_TESTO CITATO_:
########################################

In Italia, a partire dagli anni 30 e con una
ulteriore spinta nel dopoguerra, l'intervento pubblico in economia ha
caratterizzato il nostro paese rispetto al resto dei paesi europei. La forte
presenza dello Stato e del pubblico in generale nell'economia rispondeva anche
all'esigenza di compensare o addirittura di sostituire in alcuni casi
l'economia privata
(caratterizzata da una parte dalla diffusione delle imprese
di piccole dimensioni e dall'altra da un capitalismo di tipo familistico) ma
anche di svolgere un ruolo di "ammortizzatore" sociale e politico
delle rivendicazioni del movimento dei lavoratori. Ruolo che viene mantenuto
fino agli anni '80 quando viene invece avviata la riduzione della presenza
dello "Stato imprenditore", e tutto questo insieme ad un vasto
processo di privatizzazione e di aziendalizzazione dello stesso welfare
pubblico.
I processi di
privatizzazione sono stati falsamente giustificati con:
-
una
esaltazione delle magnifiche potenzialità di una gestione privata rispetto alla
gestione pubblica (invece di liberarsi dalla gestione dei corrotti e malavitosi
ci si è liberati delle stesse proprietà pubbliche, sostituendo una dirigenza
pubblica spesso politico-clientelare con una imprenditoria incompetente e/o
arraffona);
-
la
supposta convenienza a vendere il patrimonio pubblico per reperire risorse da
utilizzare per la riduzione del debito pubblico (e come sappiamo il problema
non è stato affatto risolto con queste operazioni);
-
la
necessità di rafforzare il mercato finanziario per stimolare l'economia, dalla
privatizzazione delle banche pubbliche alla trasformazione delle aziende
pubbliche in spa, fino alla vendita delle azioni in borsa (ma l'allargamento
dell'economia finanziaria e speculativa come sappiamo non ha prodotto un
ritorno di investimenti sulla produzione).
Fino all'inizio
degli anni '90 il sistema pubblico aveva un peso enorme nell'economia italiana
e rappresentava circa il 20% dell'occupazione.
Grazie all’imprenditoria
statale, si arrivò al fatidico “sorpasso del 1991”
“Italia quarta
potenza industriale al mondo”.
Il 15 maggio 1991
il ministro degli Esteri Gianni De Michelis rese noto che, secondo il rapporto
messo a punto dalla società Business International l'Italia era diventata la
quarta potenza industriale del mondo, davanti alla Francia e alla Gran Bretagna,
dopo Stati Uniti, Giappone e Germania.
Mentre in altri
paesi europei come Francia e Germania si è mantenuto un certo connubio tra
l'imprenditoria pubblica e quella privata, in Italia si è realizzato negli anni
un vero e proprio smantellamento dell'economia mista.

########################################

_DATI FORNITI_:
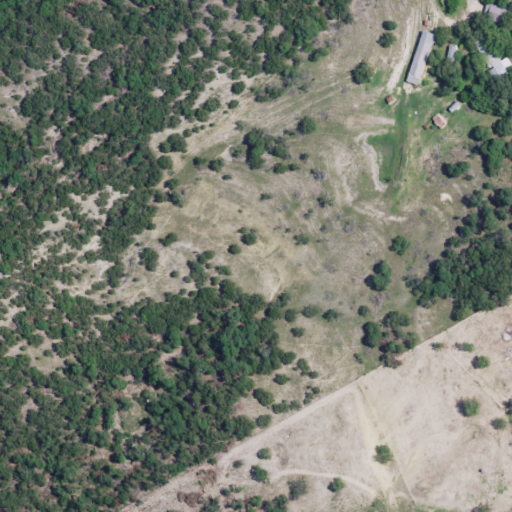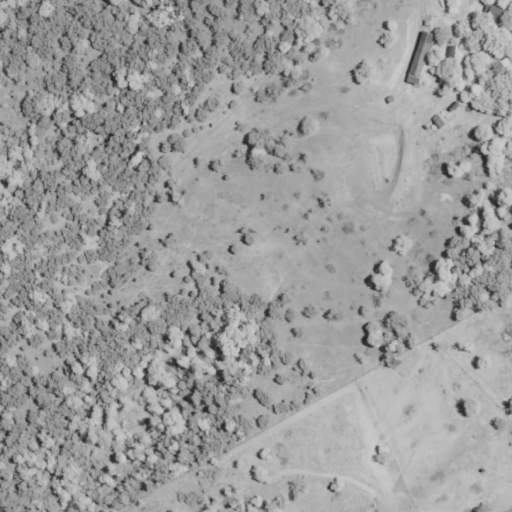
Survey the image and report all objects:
building: (495, 13)
building: (490, 57)
building: (418, 58)
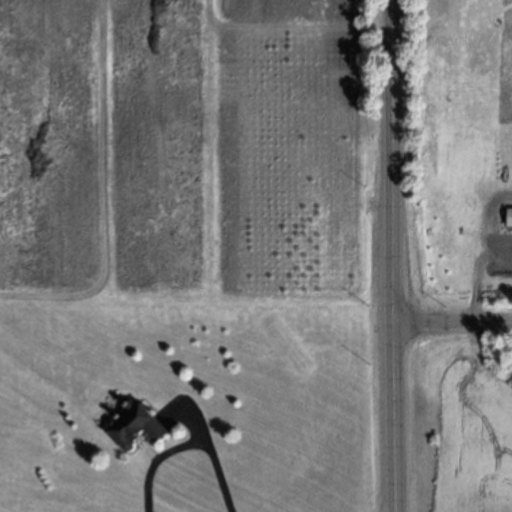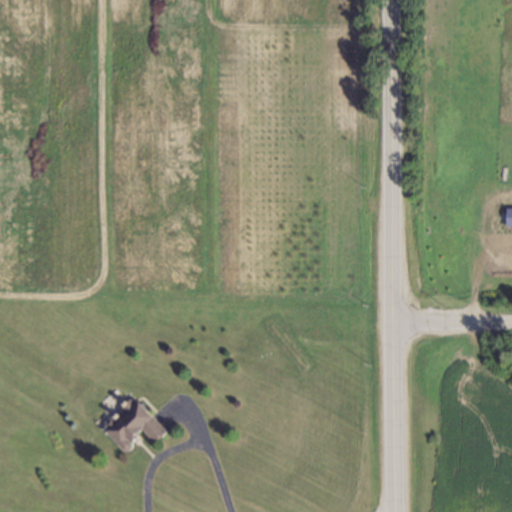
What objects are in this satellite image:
road: (392, 256)
road: (453, 322)
building: (131, 426)
road: (186, 443)
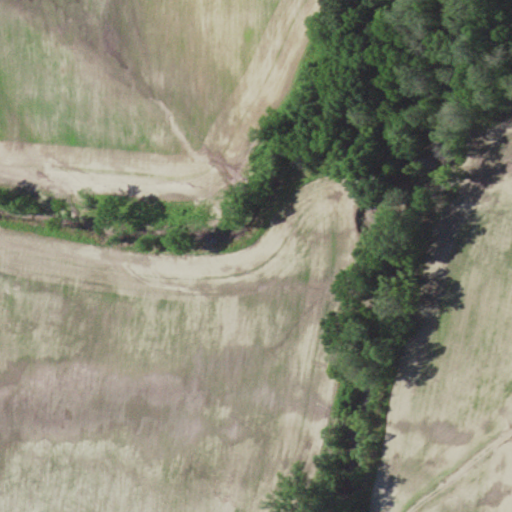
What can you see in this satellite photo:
river: (395, 255)
road: (464, 473)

########################################

_ESERCIZI_:
a) Elenca tutti i paesi nominati nel testo sulle privatizzazioni in Italia.
b) Riporta il passo del testo sulle privatizzazioni in Italia compreso tra "Il 15 maggio" e "smantellamento dell'economia mista.", estremi inclusi.
c) Rispondi a queste domande sul testo sulle privatizzazioni in Italia.
(i) Da quale decennio l'intervento pubblico in economia ha caratterizzato l'Italia?
(ii) Quale quota dell'occupazione rappresentava il sistema pubblico fino all'inizio degli anni '90?
(iii) In quale data Gianni De Michelis rese noto il rapporto di Business International?

_SOLUZIONI DEGLI ESERCIZI_:
a) Italia, Francia, Gran Bretagna, Stati Uniti, Giappone, Germania

b)
Il 15 maggio 1991
il ministro degli Esteri Gianni De Michelis rese noto che, secondo il rapporto
messo a punto dalla società Business International l'Italia era diventata la
quarta potenza industriale del mondo, davanti alla Francia e alla Gran Bretagna,
dopo Stati Uniti, Giappone e Germania.
Mentre in altri
paesi europei come Francia e Germania si è mantenuto un certo connubio tra
l'imprenditoria pubblica e quella privata, in Italia si è realizzato negli anni
un vero e proprio smantellamento dell'economia mista.

c)
(i) Dagli anni 30.
(ii) Circa il 20%.
(iii) Il 15 maggio 1991.